We travel quite a lot, so everything balances out. We have a lot of exposure to interesting things during trips, and then when we come back to the studio, we have total focus on what we are working on. Inspiration comes from different places. We generally don’t follow what direct competitors are doing as it tends to influence your own thought process too much, we prefer to take an original approach to specific problems, which tends to create a unique solution. We also get a lot of inspiration from things happening in unrelated industries, like car design, architecture or maybe furniture design. Many times inspiration comes from raw materials as well, you see something new and you know what to do with it right away. Although it’s different for different projects. With clients like AETHER or SOPH. we have to dig deeper into who the customer is and what the intention of the product is for. We’re not just designing for ourselves, we have to get into the head of that customer. With BURTON [ak] we are essentially designing for our own lifestyle, so everything comes very naturally. Pemberton itself really represents the [ak] lifestyle, so we’re completely submersed in it on a daily basis. We’re building gear to function in our immediate surroundings.

When you mention trying to design for different people and inevitably different demographics, do you have a certain process in helping to align yourself with their thoughts and ideas. Or is there really nothing that beats good ol’ fashioned face-to-face communication? Is it difficult to keep ideas separate amongst your clients like Burton [ak], AETHER and SOPH.?

Face to face communication is crucial, we need to understand who the core customer is, what they value, and how they see things. Having grown up in the outdoor / mountain environment, you see things a certain way, you’re conditioned to your perspective. Sometimes we get surprised, so it’s important to confirm our direction aligns with the end user. For example a few years back we designed a technical travel jacket for Tumi. At the beginning of the process I thought they would love the GORE WTT, which is 3L laminate with a brushed poly interior and seam-tape. I thought they would like it as it was cleaner than a hanging liner and the interior was “friendly” for a 3L laminate. When I tabled the jacket, and turned it inside out to explain the construction, everybody cringed and thought the interior construction looked crude and unfinished… it was like putting on a different pair of glasses! I immediately remembered seeing the first GORE-TEX seam-taped 3L jacket as a kid and I remember reacting the same way to the interior. It’s just that I got conditioned to how 3L construction looks and feels. That was a bit of an epiphany. Once you put their glasses on, you can see and understand the customers perspective and design accordingly.

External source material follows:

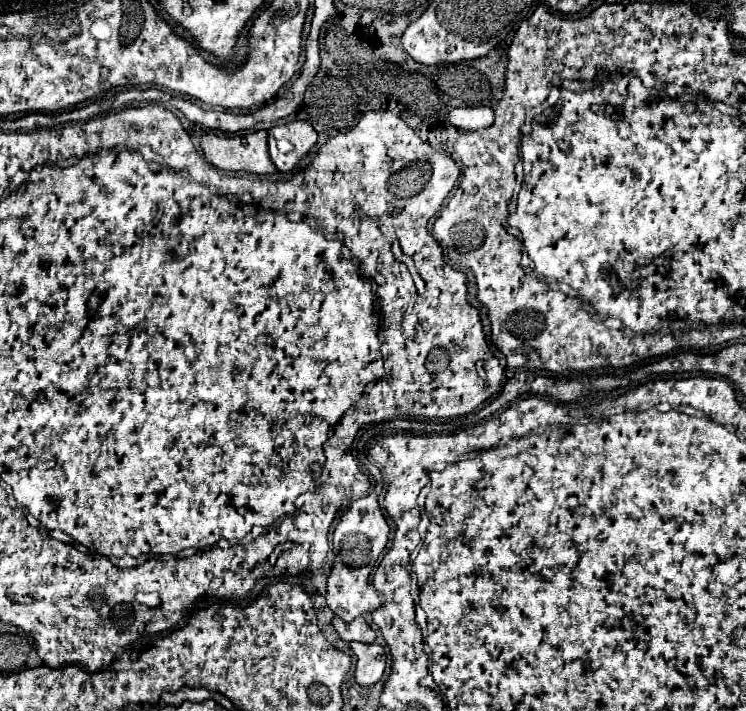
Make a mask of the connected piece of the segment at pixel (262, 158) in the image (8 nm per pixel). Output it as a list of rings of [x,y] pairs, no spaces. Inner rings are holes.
[[[259,130],[253,134],[247,134],[245,138],[241,136],[215,136],[215,134],[205,134],[201,138],[201,148],[205,154],[205,160],[213,164],[219,170],[227,172],[253,172],[253,174],[275,174],[277,168],[269,158],[267,150],[267,132]]]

Yes, we have to keep a bit of a creative firewall between different clients and projects. Especially when there is R&D and intellectual property involved, as there often is. We keep all our projects confidential. We really focus on defining specific design elements and a “visual language” that’s unique to each program. Generally it’s not a problem as different projects tend to take on a life of their own and development heads different directions. Sometimes there is even a benefit, as something you learned from one project leads to something else new on another project. Ideas leap frog each other. A new construction technique in one category, can lead to something totally different when applied to another category.